Sydney, Australia — “Boys will be boys” is a phrase that may no longer fly in Australia’s southernmost state, as the New South Wales (NSW) government weighs out a controversial proposal that could restrict men under the age of 21 from applying for a driver’s licence.

Reports have been emerging about a startling spike in road fatalities among Australia’s young people, with particular focus on the ratio of male to female victims in these incidents.

According to data collected by The Guardian, 48 women were killed in car accidents in NSW this year, compared to 155 men—more than triple, and tracking perfectly with the ten years of crash data collected between 2011 and 2021, which has seen that 3:1 ratio carry through the decade.

Most recently spurred on by the tragic deaths of five teenagers in a Sydney suburb at the beginning of September, Australian safety experts are calling on their government to make concrete changes to the law that prevent the riskiest youth drivers from going behind the wheel.

“The first six months of licensing, in particular, people are very vulnerable to crashes,” said president of the Australasian College of Road Safety, Ann Williamson.

“It’s not that the road authorities and the policy decision-makers aren’t aware, there are a number of restrictions on inexperienced and novice young drivers … but it’s not enough. It clearly isn’t enough.”
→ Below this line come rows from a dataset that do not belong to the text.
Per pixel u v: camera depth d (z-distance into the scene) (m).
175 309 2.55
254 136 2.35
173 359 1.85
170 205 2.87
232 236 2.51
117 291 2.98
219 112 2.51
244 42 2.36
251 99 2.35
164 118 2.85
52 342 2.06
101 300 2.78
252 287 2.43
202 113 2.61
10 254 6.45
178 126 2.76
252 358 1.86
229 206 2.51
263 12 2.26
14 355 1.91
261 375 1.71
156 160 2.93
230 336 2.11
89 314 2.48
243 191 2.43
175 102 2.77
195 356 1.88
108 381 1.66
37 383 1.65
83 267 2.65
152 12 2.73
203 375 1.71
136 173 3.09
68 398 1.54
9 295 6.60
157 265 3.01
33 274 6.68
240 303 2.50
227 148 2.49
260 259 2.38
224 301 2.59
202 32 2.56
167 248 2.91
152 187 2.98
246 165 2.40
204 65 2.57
For Williamson, the end goal of fewer youth fatalities justifies the means of what she proposes might get to the root of this whole problem.

“Undoubtedly, some young novice drivers will be better than others. If we can identify those who perhaps are likely to be inherently more risky and limit their licensing, make that a little bit later,” said Williamson.

“Young males, perhaps they should be 21 or 22, before they get their licence. This is very controversial stuff but these are all things to think about.”

Furthermore, experts on risk and injury also feel it is time to face facts and delve into the reasons behind gendered risk trends such as this.

“Men are overrepresented in injury from pretty much the time that we can crawl. It’s no different with driving and I think we’re increasingly understanding that we do need to actually start putting a gender lens on that,” said Rebecca Ivers, professor at the University of NSW and leader of a global research program focusing on the prevention and management of injury.

“They do tend to take more risks. We need to start saying ‘why is that and how do we do something about that?’”

Ivers says she would like to see communities working together at the ground level of these sorts of issues.

“There’s a system failure,” said Ivers.

“What about the laws, about the education, about the training, about campaigns? How do we get families and communities involved? As a community, we need to start taking some responsibility.”

Williamson’s proposal was met with relative disinterest from NSW premier Dominic Perrottet, who said “I really don’t believe today is the time to be talking about public policy decisions. If there are public policy decisions to be made, we will.”